The normal range for Creatinine Kinase (CK or CPK) blood test:
Male: 38 - 174 units/L
Female: 96 - 140 units/L

Increased levels of CK also can be found in viral myositis and hypothyroidism. Higher than normal CPK levels is indicative of the following conditions:


Serum CKMB levels are tested to check for myocardial injury. It is another important cardiac marker. The primary source of CKMB is myocardium although it is also found in skeletal muscle. Typically CKMB tests have now been replaced by Troponin test. But in cases of abnormal Troponin assay results or suspected re-infarction in the hospital, the CKMB serum test is still used.

High levels of CK MB are noticed in cases of polymyositis and rhabdomyolysis. Patients suffering pulmonary embolism, hypothyroidism, and muscular dystrophy or carbon monoxide poisoning can also show higher levels of serum CKMB. The reference range is about 56.2 pg/mL.

ANA blood test

Antinuclear antibodies (ANA) refer to the unusual antibodies that are detectable in the blood. ANA are gamma-globulins type of antibodies that are found in patients with certain autoimmune diseases. ANA are directed against certain components found in the nucleus of a cell in the body. These antibodies have the capacity of binding certain structures within the nucleus of the cells. The ANA test was first designed by Dr.George Friou in 1957. The laboratory blood test exposes the antibodies in the serum of the blood to cells. It is then determined whether or not antibodies are present that react to various parts of the nucleus of cells. Hence the term 'anti-nuclear' antibody is used.

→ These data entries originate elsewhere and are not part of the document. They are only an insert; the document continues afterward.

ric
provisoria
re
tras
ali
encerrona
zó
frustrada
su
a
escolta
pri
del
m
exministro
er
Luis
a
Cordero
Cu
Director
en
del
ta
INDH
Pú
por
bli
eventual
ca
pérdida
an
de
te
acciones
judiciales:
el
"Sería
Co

Fluorescence techniques are adopted to detect the ANA antibodies in the cells. Thus ANA testing is sometimes referred to as fluorescent antinuclear antibody test (FANA). Nowadays, a method to detect antinuclear antibodies called enzyme linked immunosorbent assay (ELISA) is replacing the previous method of immunofluorescent assay technique. The ELISA method is less likely to produce false positive ANA result than the previous method.

Patterns also give doctors a clue as to the type of illness to look for while evaluating a patient. For instance, the disease Scleroderma shows in nucleolar pattern. If a person does not have any autoimmune disease, it is defined in speckled pattern. An ANA blood test is used in patients who might be suffering from Sjogren's syndrome, rheumatoid arthritis, polymyositis, scleroderma, Hashimoto's thyroiditis, juvenile diabetes mellitus, Addison's disease, vitiligo, pernicious anemia, glomerulonephritis and pulmonary fibrosis. ANA can also be found in patients with conditions that are not considered autoimmune diseases such as chronic infections and cancer.

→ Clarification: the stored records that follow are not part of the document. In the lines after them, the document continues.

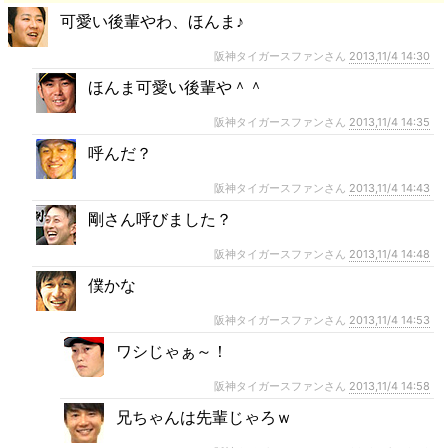
可愛い後輩やわ、ほんま♪
阪神タイガースファンさん
2013,11/4 14:30
ほんま可愛い後輩や＾＾
阪神タイガースファンさん
2013,11/4 14:35
呼んだ？
阪神タイガースファンさん
2013,11/4 14:43
剛さん呼びました？
阪神タイガースファンさん
2013,11/4 14:48
僕かな
阪神タイガースファンさん
2013,11/4 14:53
ワシじゃぁ～！
阪神タイガースファンさん
2013,11/4 14:58
兄ちゃんは先輩じゃろｗ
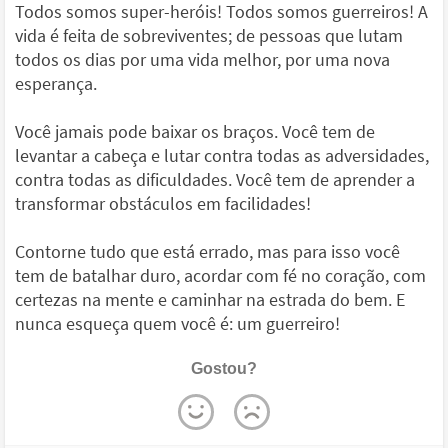
Todos somos super-heróis! Todos somos guerreiros! A
vida é feita de sobreviventes; de pessoas que lutam
todos os dias por uma vida melhor, por uma nova
esperança.
Você jamais pode baixar os braços. Você tem de
levantar a cabeça e lutar contra todas as adversidades,
contra todas as dificuldades. Você tem de aprender a
transformar obstáculos em facilidades!
Contorne tudo que está errado, mas para isso você
tem de batalhar duro, acordar com fé no coração, com
certezas na mente e caminhar na estrada do bem. E
nunca esqueça quem você é: um guerreiro!
Gostou?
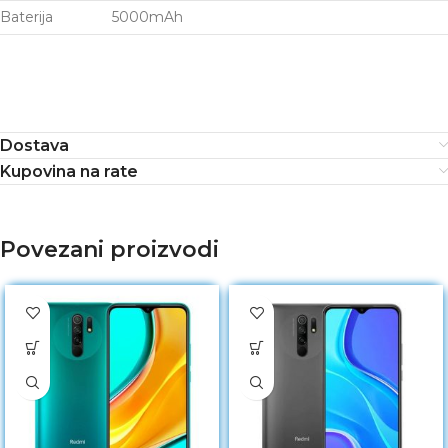
Baterija
5000mAh
Dostava
Kupovina na rate
Povezani proizvodi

The result of the ANA test is expressed in titers. A titer of 1 to 80 (1:80) means that antibodies could be last detected when 1 part of the blood sample was diluted by 80 parts of another liquid. Usually this other liquid is a diluted salt solution. A larger second number indicates that the antibodies are present in greater concentration. Therefore a titer of 1 to 320 indicated higher concentration of antibodies in the blood than a titer of 1 to 80. The normal values of ANA blood test is : Titer below 1: 20 or 1:40 depending on the test method used.

Positive ANA test result is suggestive of autoimmune disease. It can also mean that the patient has drug induced lupus. Some drugs and infections can also induce false positive ANA test results. Steroids can cause a false-negative result. Medications, especially antibiotics such as isoniazid, penicillin, and tetracycline, birth control pills, lithium and some diuretics such as chlorthalidone can interfere with the test and affect the accuracy of the ANA test result.